Given task — Write out every line in the rows below without changes, from the first one down to the line that contains "order: Hemiptera", including both ends.

Data for this task —

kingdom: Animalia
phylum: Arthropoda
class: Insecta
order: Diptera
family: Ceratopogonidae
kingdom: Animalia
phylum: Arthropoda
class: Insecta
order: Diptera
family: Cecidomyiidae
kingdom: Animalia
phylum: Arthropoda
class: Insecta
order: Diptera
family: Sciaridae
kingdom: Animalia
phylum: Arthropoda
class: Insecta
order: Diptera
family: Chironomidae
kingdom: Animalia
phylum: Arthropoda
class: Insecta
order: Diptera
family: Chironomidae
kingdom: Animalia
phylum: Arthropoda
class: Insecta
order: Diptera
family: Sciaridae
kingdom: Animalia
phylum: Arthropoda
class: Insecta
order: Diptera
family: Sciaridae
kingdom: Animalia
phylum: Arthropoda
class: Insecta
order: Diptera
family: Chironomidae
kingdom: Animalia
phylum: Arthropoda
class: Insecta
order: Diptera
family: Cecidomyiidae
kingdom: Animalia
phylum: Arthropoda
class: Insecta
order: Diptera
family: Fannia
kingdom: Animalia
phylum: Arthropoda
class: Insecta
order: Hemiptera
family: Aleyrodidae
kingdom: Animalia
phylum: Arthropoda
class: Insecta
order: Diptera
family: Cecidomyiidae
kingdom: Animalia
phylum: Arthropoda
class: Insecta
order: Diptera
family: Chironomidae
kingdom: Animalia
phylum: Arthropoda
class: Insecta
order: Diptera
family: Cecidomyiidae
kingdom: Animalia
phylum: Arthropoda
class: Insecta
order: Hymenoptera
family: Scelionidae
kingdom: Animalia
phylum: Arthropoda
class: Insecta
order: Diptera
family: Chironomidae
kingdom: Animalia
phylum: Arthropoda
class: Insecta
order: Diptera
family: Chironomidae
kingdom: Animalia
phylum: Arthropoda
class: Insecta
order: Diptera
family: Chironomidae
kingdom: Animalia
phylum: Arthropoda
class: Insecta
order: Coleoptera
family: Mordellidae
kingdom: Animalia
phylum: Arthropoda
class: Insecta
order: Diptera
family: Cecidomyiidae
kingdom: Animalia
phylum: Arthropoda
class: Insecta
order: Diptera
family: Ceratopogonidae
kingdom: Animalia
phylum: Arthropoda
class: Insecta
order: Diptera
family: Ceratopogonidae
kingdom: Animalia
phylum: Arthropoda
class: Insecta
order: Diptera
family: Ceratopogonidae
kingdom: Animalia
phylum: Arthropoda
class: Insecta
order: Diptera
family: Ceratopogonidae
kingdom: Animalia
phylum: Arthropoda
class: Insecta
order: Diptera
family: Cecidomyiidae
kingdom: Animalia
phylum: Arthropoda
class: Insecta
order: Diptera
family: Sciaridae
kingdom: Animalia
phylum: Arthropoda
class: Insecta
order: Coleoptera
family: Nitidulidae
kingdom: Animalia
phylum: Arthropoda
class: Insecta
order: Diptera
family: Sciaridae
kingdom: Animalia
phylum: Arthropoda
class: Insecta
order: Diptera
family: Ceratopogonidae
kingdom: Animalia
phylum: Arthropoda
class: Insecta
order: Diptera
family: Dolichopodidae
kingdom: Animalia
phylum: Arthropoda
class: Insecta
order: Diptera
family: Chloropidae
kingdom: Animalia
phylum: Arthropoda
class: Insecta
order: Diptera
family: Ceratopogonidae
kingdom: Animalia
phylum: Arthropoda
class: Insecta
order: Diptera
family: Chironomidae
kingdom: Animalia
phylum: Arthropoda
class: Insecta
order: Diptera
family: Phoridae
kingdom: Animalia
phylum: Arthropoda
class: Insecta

Reply to the task —
kingdom: Animalia
phylum: Arthropoda
class: Insecta
order: Diptera
family: Ceratopogonidae
kingdom: Animalia
phylum: Arthropoda
class: Insecta
order: Diptera
family: Cecidomyiidae
kingdom: Animalia
phylum: Arthropoda
class: Insecta
order: Diptera
family: Sciaridae
kingdom: Animalia
phylum: Arthropoda
class: Insecta
order: Diptera
family: Chironomidae
kingdom: Animalia
phylum: Arthropoda
class: Insecta
order: Diptera
family: Chironomidae
kingdom: Animalia
phylum: Arthropoda
class: Insecta
order: Diptera
family: Sciaridae
kingdom: Animalia
phylum: Arthropoda
class: Insecta
order: Diptera
family: Sciaridae
kingdom: Animalia
phylum: Arthropoda
class: Insecta
order: Diptera
family: Chironomidae
kingdom: Animalia
phylum: Arthropoda
class: Insecta
order: Diptera
family: Cecidomyiidae
kingdom: Animalia
phylum: Arthropoda
class: Insecta
order: Diptera
family: Fannia
kingdom: Animalia
phylum: Arthropoda
class: Insecta
order: Hemiptera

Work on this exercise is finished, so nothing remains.